(PROVIDED DATA begins)
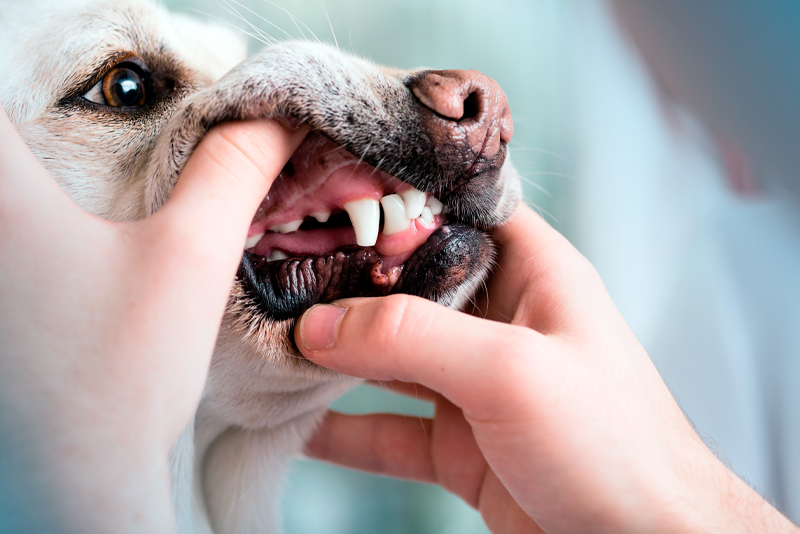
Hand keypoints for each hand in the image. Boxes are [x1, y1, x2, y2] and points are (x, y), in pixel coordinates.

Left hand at [0, 107, 306, 532]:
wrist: (77, 479)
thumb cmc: (123, 373)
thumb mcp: (192, 254)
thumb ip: (235, 170)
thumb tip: (274, 119)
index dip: (41, 76)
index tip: (83, 90)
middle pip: (2, 127)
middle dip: (38, 121)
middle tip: (89, 156)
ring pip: (6, 184)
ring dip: (34, 175)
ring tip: (85, 207)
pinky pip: (6, 233)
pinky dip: (30, 222)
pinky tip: (62, 250)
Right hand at [295, 205, 796, 533]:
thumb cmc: (615, 446)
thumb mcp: (510, 371)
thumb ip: (411, 338)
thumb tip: (318, 326)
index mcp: (533, 274)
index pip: (458, 211)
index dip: (399, 198)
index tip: (330, 192)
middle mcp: (502, 321)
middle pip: (410, 286)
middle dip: (348, 282)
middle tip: (279, 273)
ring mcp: (477, 385)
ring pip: (391, 358)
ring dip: (336, 357)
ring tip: (274, 346)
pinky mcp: (461, 444)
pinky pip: (388, 429)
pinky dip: (344, 430)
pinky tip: (299, 426)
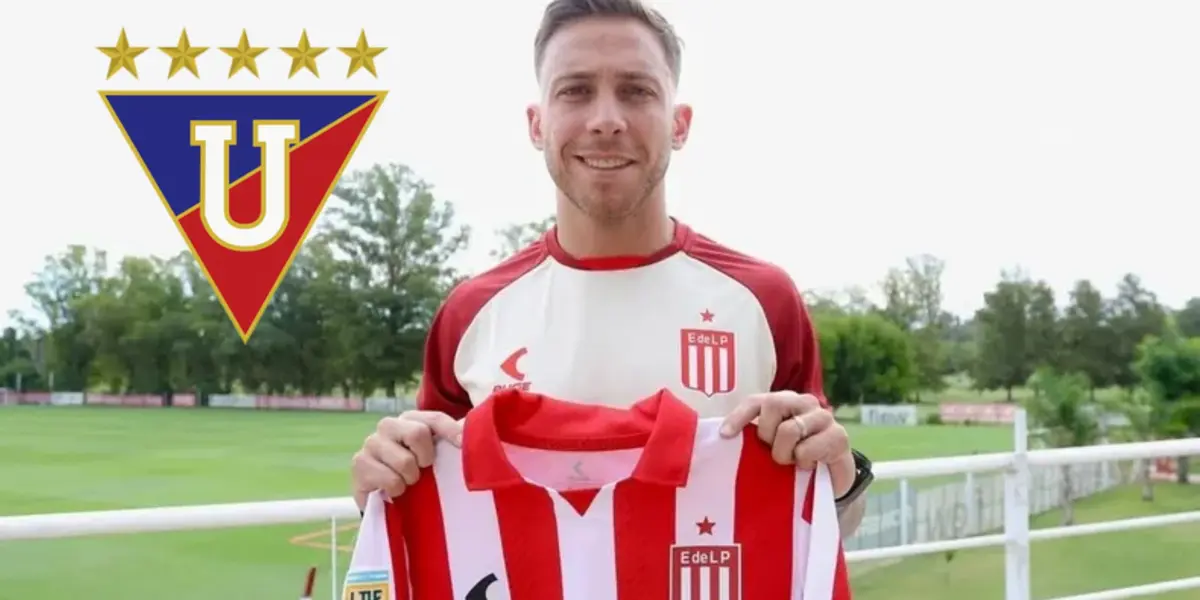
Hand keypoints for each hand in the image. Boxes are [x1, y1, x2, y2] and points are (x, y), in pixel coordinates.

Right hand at [351, 410, 463, 509]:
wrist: (383, 500)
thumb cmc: (415, 475)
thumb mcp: (436, 458)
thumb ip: (453, 442)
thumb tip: (471, 435)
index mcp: (410, 419)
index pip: (434, 419)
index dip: (451, 430)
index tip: (462, 445)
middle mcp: (388, 426)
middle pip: (417, 432)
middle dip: (425, 458)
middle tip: (422, 470)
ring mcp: (371, 443)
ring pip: (404, 460)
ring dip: (410, 478)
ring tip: (405, 482)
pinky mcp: (359, 464)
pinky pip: (389, 479)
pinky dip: (396, 490)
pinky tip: (391, 490)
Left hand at [720, 391, 855, 497]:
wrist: (831, 479)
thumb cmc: (795, 460)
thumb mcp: (771, 447)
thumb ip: (754, 438)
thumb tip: (725, 438)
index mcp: (783, 402)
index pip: (756, 400)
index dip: (739, 416)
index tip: (725, 434)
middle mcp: (803, 402)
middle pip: (773, 405)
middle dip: (767, 435)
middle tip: (774, 453)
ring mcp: (823, 416)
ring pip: (790, 429)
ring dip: (785, 453)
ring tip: (793, 461)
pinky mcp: (839, 436)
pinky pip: (808, 448)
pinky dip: (803, 461)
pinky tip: (809, 465)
(PROVIDED DATA ends)
- TASK
The records above need retyping in full. Omit the pictures, and change nothing else.

- SOLVED EXERCISE
Hand keypoints for each hand in the image. Boxes are [x1, y1, x2, y2] and points are (x, y), in pixel coordinates.

Left hand at [0, 107, 306, 532]:
wrist: (77, 479)
thumb cmc: (123, 373)
thumb mcp: (192, 254)
thumb ip: (235, 170)
thumb tip: (274, 119)
index dip: (41, 76)
index tip: (83, 90)
middle pip: (2, 127)
middle dip: (38, 121)
middle tip: (89, 156)
ring pip: (6, 184)
ring dip: (34, 175)
ring tip: (85, 207)
pinky pip: (6, 233)
pinky dip: (30, 222)
pinky tip: (62, 250)
Right hand at [295, 205, 796, 533]:
thumb cmc: (615, 446)
thumb mcp: (510, 371)
thumb ip: (411, 338)
thumb tip: (318, 326)
index mcp: (533, 274)
index pip: (458, 211)
index dip: (399, 198)
index tip: (330, 192)
middle mcp: (502, 321)
middle pip: (410, 286)
middle dip: (348, 282)
middle tip: (279, 273)
ring mcp: (477, 385)
ring pip: (391, 358)
ring dip: (336, 357)
ring tip: (274, 346)
pinky mcp: (461, 444)
pinky pip: (388, 429)
pinky dip: (344, 430)
pinky tip: (299, 426)
Hand keypoints for each hand in the image. Boxes are [x1, y1, x2, y2] and points are (x, y), in pixel coordinates.

Right hand at [351, 410, 463, 509]:
wrist: (383, 500)
thumb cmc: (415, 475)
thumb mcp: (436, 458)
thumb ip: (453, 442)
thumb tip: (471, 435)
index mcp: (410, 419)
index pip: (434, 419)
index dip: (451, 430)
index tip: (462, 445)
middle mcp: (388, 426)
middle pip: (417, 432)
middle dip: (425, 458)
middle tip: (422, 470)
ring mcp: (371, 443)
ring pip: (404, 460)
ring dip: (410, 478)
ring tip: (405, 482)
pinky mcp: (359, 464)
pinky pip: (389, 479)
pinky dip: (396, 490)
pinky tip: (391, 490)
Left hand at [720, 391, 855, 497]:
wrist: (831, 479)
thumb cmc: (795, 460)
thumb mcp: (771, 447)
thumb ip: (754, 438)
thumb tip: (725, 438)
index mcp: (783, 402)
index pip: (756, 400)
index dip: (739, 416)
index tip: (725, 434)
middle mcp: (803, 402)
middle pip: (773, 405)
middle dip: (767, 435)
middle tip: (774, 453)
ring mcp: (823, 416)
ring pip: (790, 429)
ring dip: (785, 453)
ring tip: (793, 461)
pinky mcp: (839, 436)
pinky pip: (808, 448)
pinky dip: (803, 461)
pinky tip: (809, 465)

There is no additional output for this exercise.